Problem statement:
How many lines in the rows below contain the string "radius", with case counting? Reply with the number alone.

──────── Data to use

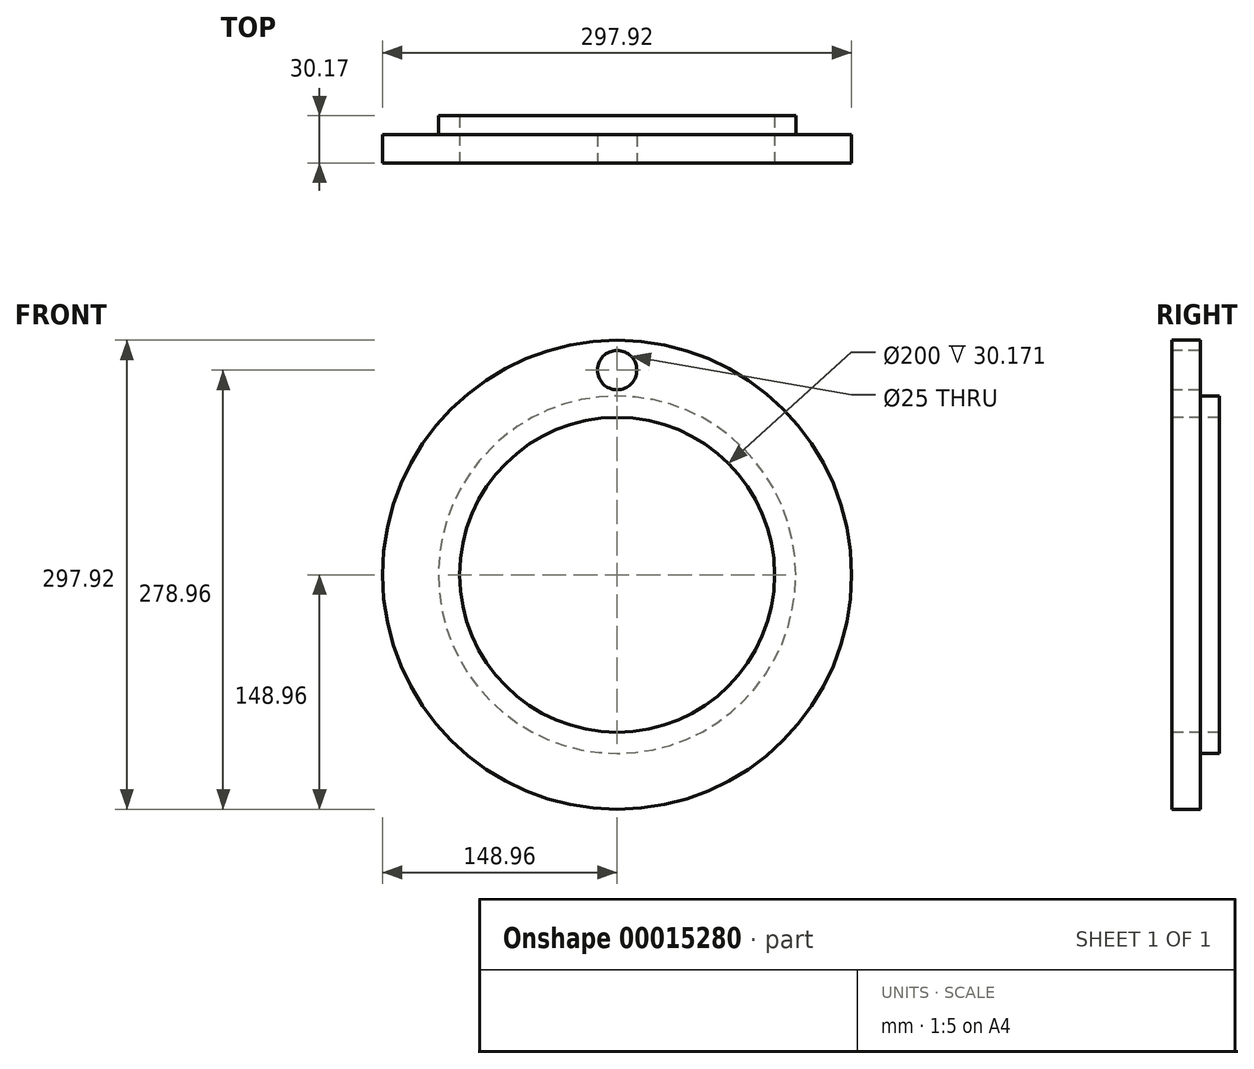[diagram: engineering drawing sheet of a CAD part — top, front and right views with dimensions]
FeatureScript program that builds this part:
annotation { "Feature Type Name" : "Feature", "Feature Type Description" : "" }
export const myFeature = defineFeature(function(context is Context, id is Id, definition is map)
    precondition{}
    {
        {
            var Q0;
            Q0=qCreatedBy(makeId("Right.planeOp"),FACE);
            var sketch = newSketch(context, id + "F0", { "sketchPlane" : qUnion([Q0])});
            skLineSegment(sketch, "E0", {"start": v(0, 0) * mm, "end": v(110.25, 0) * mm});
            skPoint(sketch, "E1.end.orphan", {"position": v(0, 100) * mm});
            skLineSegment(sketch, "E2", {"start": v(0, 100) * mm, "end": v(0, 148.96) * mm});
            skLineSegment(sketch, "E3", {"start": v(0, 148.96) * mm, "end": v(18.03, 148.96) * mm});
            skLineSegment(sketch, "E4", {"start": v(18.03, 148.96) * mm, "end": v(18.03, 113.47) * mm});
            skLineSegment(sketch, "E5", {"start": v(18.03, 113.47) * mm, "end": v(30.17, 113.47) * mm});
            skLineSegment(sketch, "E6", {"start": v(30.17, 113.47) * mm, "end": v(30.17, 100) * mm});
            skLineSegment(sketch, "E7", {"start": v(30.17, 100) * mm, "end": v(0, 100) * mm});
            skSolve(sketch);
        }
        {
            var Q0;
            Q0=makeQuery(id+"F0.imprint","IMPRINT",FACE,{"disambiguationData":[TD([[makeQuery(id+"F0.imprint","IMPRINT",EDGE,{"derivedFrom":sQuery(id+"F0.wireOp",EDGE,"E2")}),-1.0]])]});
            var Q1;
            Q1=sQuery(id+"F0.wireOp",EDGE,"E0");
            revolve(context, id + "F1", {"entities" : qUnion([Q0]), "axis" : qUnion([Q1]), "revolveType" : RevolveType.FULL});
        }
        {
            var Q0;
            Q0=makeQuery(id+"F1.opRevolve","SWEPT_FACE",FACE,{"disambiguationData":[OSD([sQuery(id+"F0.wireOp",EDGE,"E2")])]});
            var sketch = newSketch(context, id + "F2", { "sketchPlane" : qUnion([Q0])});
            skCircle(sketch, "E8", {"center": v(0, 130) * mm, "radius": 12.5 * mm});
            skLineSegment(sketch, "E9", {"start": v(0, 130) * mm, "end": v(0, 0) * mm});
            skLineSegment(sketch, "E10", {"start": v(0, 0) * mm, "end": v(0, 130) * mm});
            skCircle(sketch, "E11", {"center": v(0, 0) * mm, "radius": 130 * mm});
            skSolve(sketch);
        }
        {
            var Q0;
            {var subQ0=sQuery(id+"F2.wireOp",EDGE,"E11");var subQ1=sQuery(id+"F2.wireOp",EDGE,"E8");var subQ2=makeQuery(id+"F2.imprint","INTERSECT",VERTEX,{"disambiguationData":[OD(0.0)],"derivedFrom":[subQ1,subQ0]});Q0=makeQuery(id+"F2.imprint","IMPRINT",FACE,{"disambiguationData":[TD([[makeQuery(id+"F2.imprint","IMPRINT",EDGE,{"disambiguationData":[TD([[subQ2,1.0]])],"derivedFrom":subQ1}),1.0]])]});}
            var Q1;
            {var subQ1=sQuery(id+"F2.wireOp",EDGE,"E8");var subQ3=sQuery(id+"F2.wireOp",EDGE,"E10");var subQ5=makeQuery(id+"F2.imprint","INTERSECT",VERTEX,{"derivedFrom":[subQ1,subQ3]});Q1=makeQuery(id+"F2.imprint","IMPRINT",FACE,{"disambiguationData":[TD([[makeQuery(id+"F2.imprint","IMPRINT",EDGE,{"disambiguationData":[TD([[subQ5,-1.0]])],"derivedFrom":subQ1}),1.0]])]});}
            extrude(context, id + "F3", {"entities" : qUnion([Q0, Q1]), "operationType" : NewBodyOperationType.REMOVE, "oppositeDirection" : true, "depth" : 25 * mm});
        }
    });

────────────────

Result:
2